Following the case of Russell West v Gary Taylor-Duncan & Ors  handed down on 12 September 2013, I thought a brief post on Civil Restraint Orders might be called for. In my experience, these orders are being sought more frequently. However, one must be careful to ensure that they are applying for the correct type of order and that they pass the relevant hurdles. It can be all too tempting to apply for the most extensive order too soon.
- A Limited Civil Restraint Order binds the Claimant from making further applications in the index claim without first obtaining permission.
- An Extended Civil Restraint Order (which is not the most “extensive” order, despite what the name may suggest) prevents the litigant from issuing further applications or claims.
- Lastly, the General Civil Restraint Order prevents the litigant from issuing any claim or application in any of the specified courts without first obtaining permission.

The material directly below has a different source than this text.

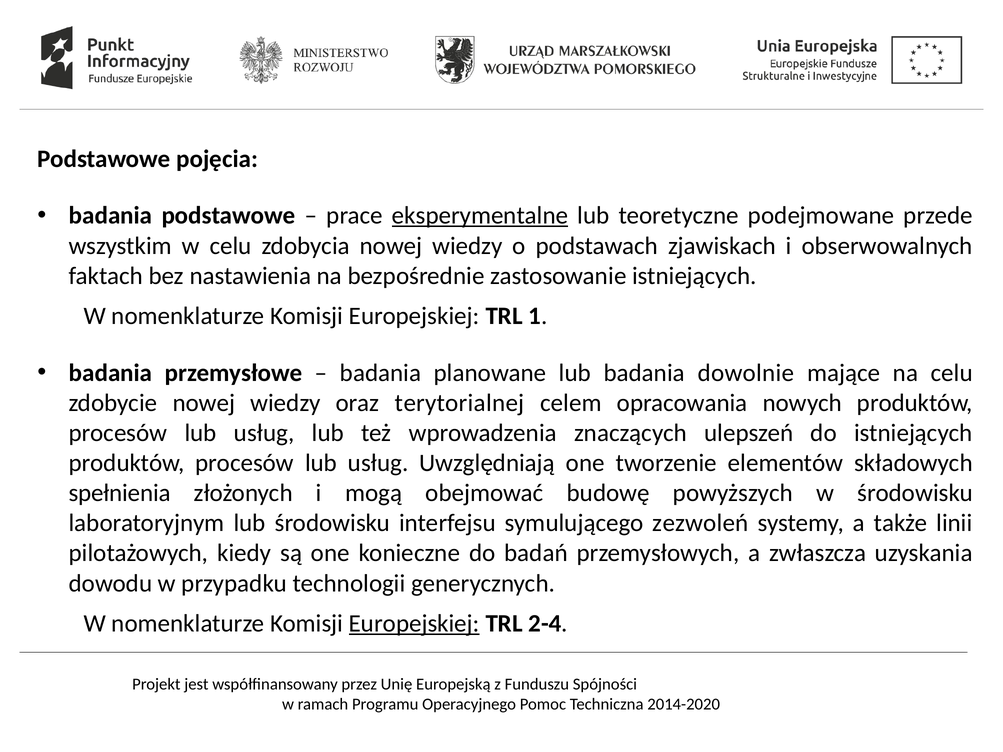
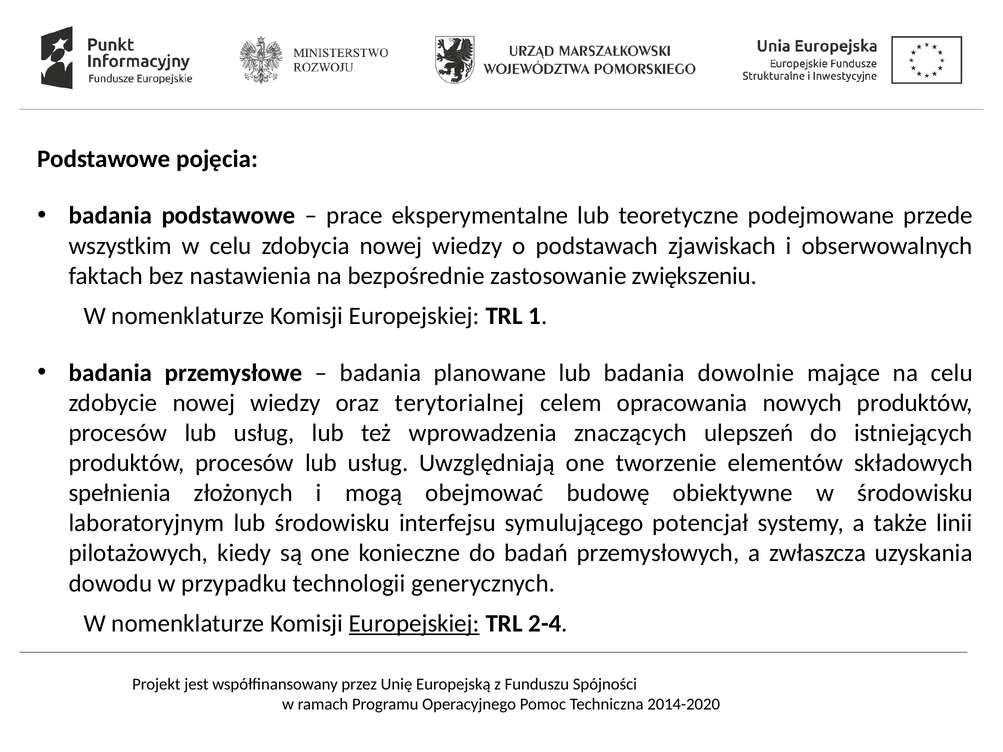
eksperymentalne underline: present -> none
zastosowanie istniejących: istniejących -> zwiększeniu
powyższych: powyższych -> obiektywne
zezwoleń: zezwoleń -> potencjał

It is long since accepted that these orders do not infringe Article 6 of the European Convention on Human Rights because it does not bar the subject of the order from litigating; it simply limits their freedom to litigate so that they must obtain permission before issuing.

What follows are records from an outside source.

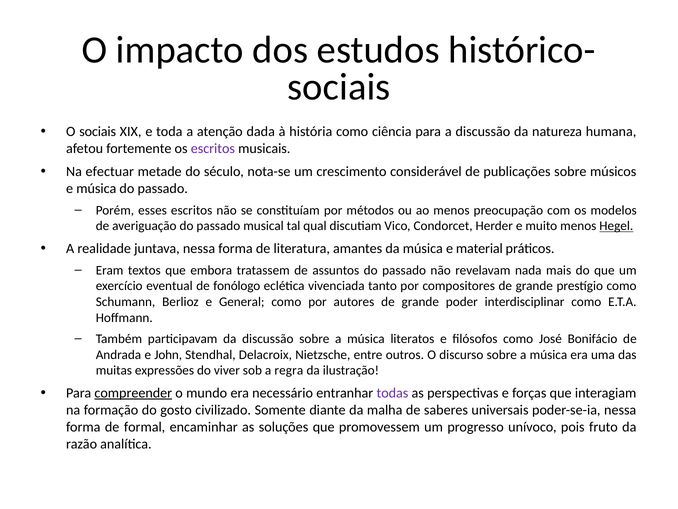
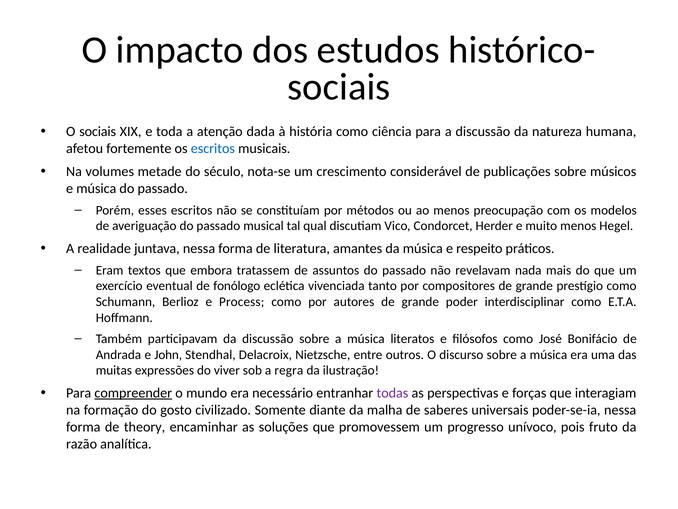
escritos at (213, 148) colour: purple -> blue
efectuar: efectuar -> volumes
Hegel underline: present -> none
material: material -> respeito
General: General -> Process
formal: formal -> theory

It is often tempting to rush for the General Civil Restraint Order. But these orders are made in very limited circumstances. The case of West v Taylor-Duncan (2013) helpfully demonstrates the point.
Mr West had persistently issued unmeritorious claims and re-litigated matters. The Court had no trouble concluding that a Civil Restraint Order of some kind was appropriate.
The Court carefully reviewed the seven unmeritorious claims and found that there was a “common thread” between them – thus suggesting that an Extended CRO was appropriate. Indeed, in some respects there was a significant overlap between the claims (in terms of cause of action and the facts), which is why the Master had stated that some of them were wholly without merit.
On behalf of the Defendants it was argued that some of the claims were wider than the index claim, and sought a General Civil Restraint order on the basis that Mr West was now issuing claims based on a wider factual and legal basis. The Court found that there was some force in the Defendants’ argument that some of the claims went wider than the index claim. However, the matter was borderline and the court had to be satisfied that an extended Civil Restraint Order would not be appropriate in order to make a General CRO. There was no doubt that if Mr West continued in the same vein and brought wholly without merit claims not caught by an Extended CRO, a General CRO would suitable; however, it was not yet appropriate. Accordingly, Mr West was made subject to an Extended CRO.
This illustrates that you must be prepared for the court to closely examine the earlier claims and applications (simply evidencing that the claims were struck as totally without merit is not sufficient), and you must satisfy the court that the less extensive order is not sufficient.
If the Extended CRO proves insufficent, it remains open to you to make a further application for a General CRO during the course of the Extended CRO, concerning any matter involving and/or relating to and/or touching upon and/or leading to the index proceedings without first obtaining permission. This could mean more time, cost and energy - but you just might get there in the end!